Check each line of the records below for the word "giorno" and give the number of lines that have it, with nothing added.

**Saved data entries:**

== Segment start ==

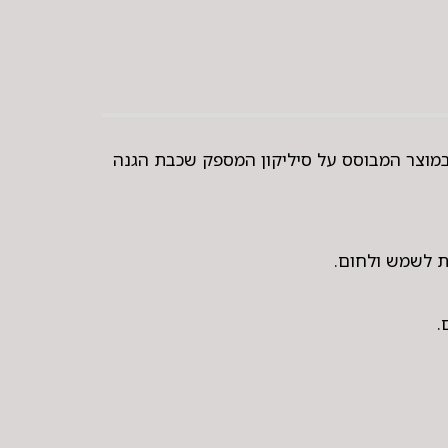
 במוצר המבוסס על סיליקון המספק שכבת הגנה
ת לשמש ולחום.
.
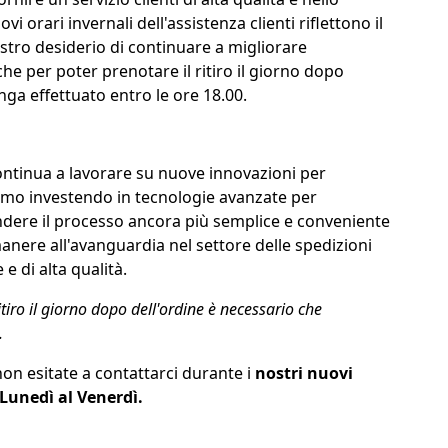
uovi orari invernali dell'assistenza clienti riflettono il
ostro desiderio di continuare a migliorare
 che per poter prenotare il ritiro il giorno dopo
nga effettuato entro le ore 18.00.
tinua a lavorare su nuove innovazioni per
tiamo investendo in tecnologie avanzate per
endere il processo ancora più semplice e conveniente
rimanere all'avanguardia nel settore delle spedizioni
e di alta qualità.
itiro il giorno dopo dell'ordine è necessario che
.
non esitate a contattarci durante i
nostri nuovi
l Lunedì al Venerdì.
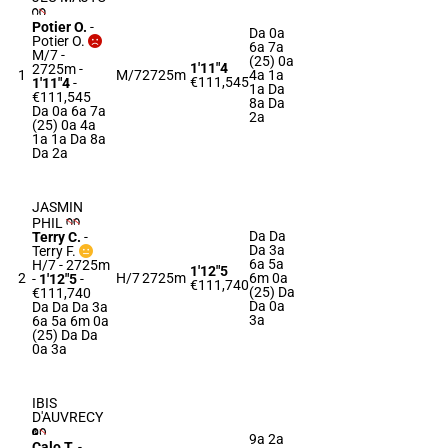
Potier O.
-
Da 0a
Potier O.
6a 7a
M/7 -
(25) 0a
1'11"4
2725m
-
1
M/7
2725m
4a 1a
€111,545
1'11"4
-
1a Da
€111,545
8a Da
Da 0a 6a 7a
2a
(25) 0a 4a
1a 1a Da 8a
Da 2a
JASMIN
PHIL
Da Da
Terry C.
-
Da 3a
Terry F.
6a 5a
H/7 - 2725m
1'12"5
2
H/7
2725m
6m 0a
-
1'12"5
-
€111,740
(25) Da
€111,740
Da 0a
Da Da Da 3a
3a
6a 5a 6m 0a
(25) Da Da
0a 3a
IBIS
D'AUVRECY
9a 2a
Calo T.
-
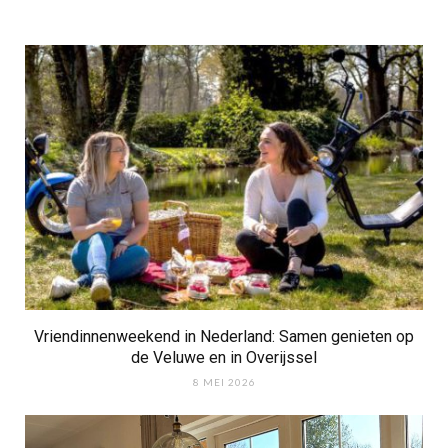
Vriendinnenweekend in Nederland: Samen genieten op
de Veluwe en in Overijssel
8 MEI 2026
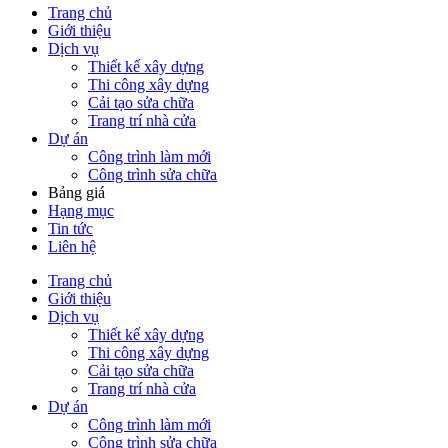
Trang chủ
Giới thiệu
Dịch vụ
Thiết kế xây dựng
Thi công xây dựng
Cải tạo sửa chữa
Trang trí nhà cửa
Dự án
Công trình làm mới
Công trình sửa chữa
Bảng giá
Hạng mục
Tin tức
Liên hệ
Trang chủ
Giới thiệu
Dịch vụ
Thiết kế xây dựng
Thi công xây dựng
Cải tạo sửa chữa
Trang trí nhà cửa
Dự án
Công trình làm mới
Công trình sửa chữa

== Segment end ==

**FINAL ANSWER:** 2